The psychiatric ward is calm today – though it's crowded. There are extra bodies because of building work on another wing.
“Seems calm,” says Sarah. But to my eyes and ears there is turmoil, both spoken and unsaid. I'm not used to psychiatric units and the normality gap is huge.
This session produces bursts of insight amid the huge white-noise of distress and overload. The pockets of calm seem all the clearer and wiser because they came in the midst of shouting, whooping, dancing, weeping. The enormous presence of pain sits by us, huge and yet fragile – like an elephant made of eggshell.
By the locked entrance door is a member of staff at all times. Staff move through the ward with guarded faces, while the 'service users', at first sight, wear their interior lives on the outside. Curled on a bed, or dozing on the floor, pacing the corridors, or sat on a sofa - their demeanour is often very expressive. So sadness comes to the surface in tears, shaken voices, unmasked emotion. Singing and dancing show agitation or happiness. But these things are themselves masks that hide further layers of felt experience.
The encounter that stays with me most is with A. She's fascinated by seashells and their spiral shapes. She made an illuminated letter of her initial, decorated with a spiralling blue whorl. “You can't fail to be interested, if you look at a few shells. Fascinating, they just take you with them. A shell looks chaotic, but it follows a pattern. The pattern has consequences, it grows and grows. You cannot do anything that hasn't a consequence... To me a spiral speeds, it spirals down out of control. That is why I'm locked in here. That is why, but I don't understand.... Symmetry. Fascinating, the balance they achieve. It's something I'm not doing very effectively right now...”
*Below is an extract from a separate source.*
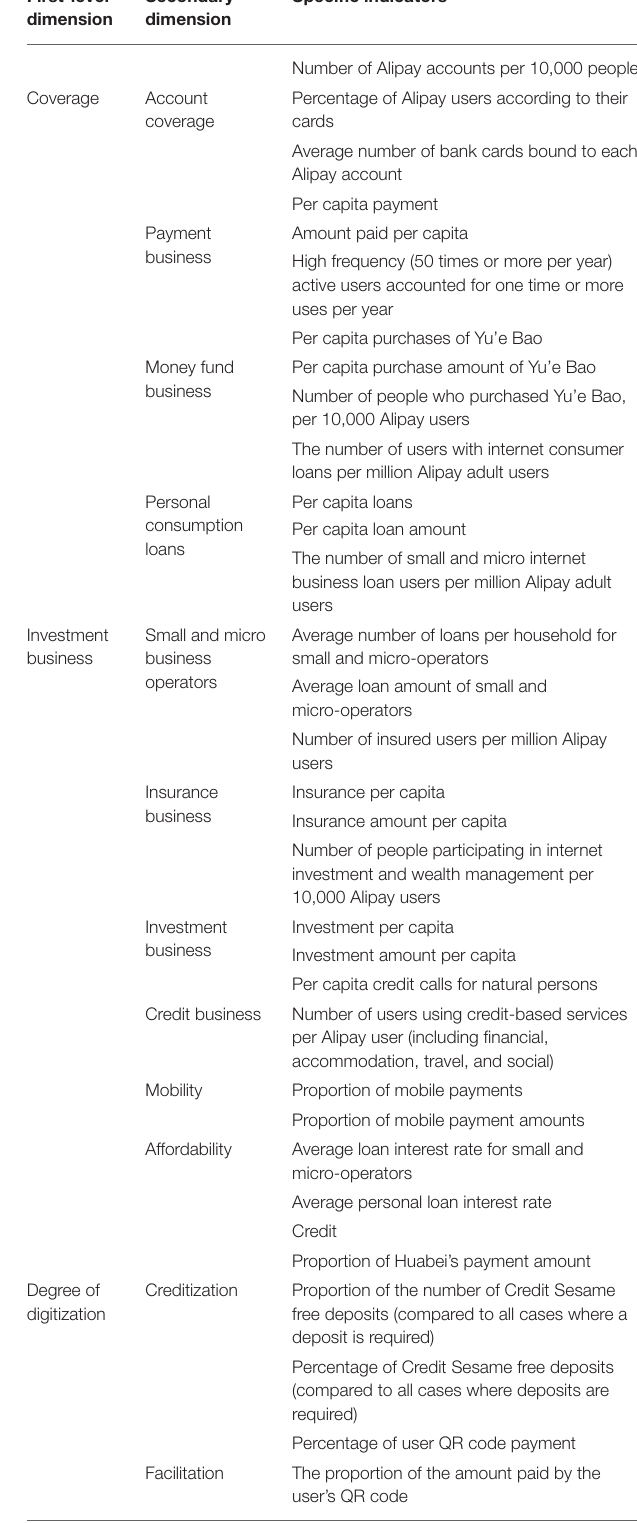
TABLE 1 | Digital economy index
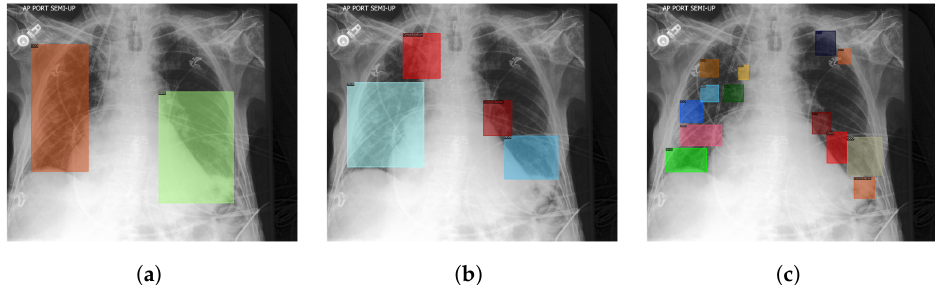
Figure 14. Differences among physicians annotating the same CXR. ( a ) Physician 1 (H). ( b ) Physician 2 (T). ( c ) Physician 3 (D).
She paused and looked around her at the locked-in world she'd found herself in and her eyes welled.
I'm writing this on the train home as usual and find myself wondering at the inner lives around me. I look someone too directly in the eyes and there's an awkward moment. What are the patterns that we are all living and reliving? What are the 'reals' and the illusions? The woman opposite has a slight tic and her eyes keep tearing up. A man across the aisle is clutching a handful of pills - I wonder what his medication is.
So what is this self that we're all (selfishly) interested in? What is it made of, where does it lead to, when does it stop? A guy in the train has a tattoo on his forearm: Ad astera per aspera. I ask him what it means.
“Rough road leads to the stars,” he says.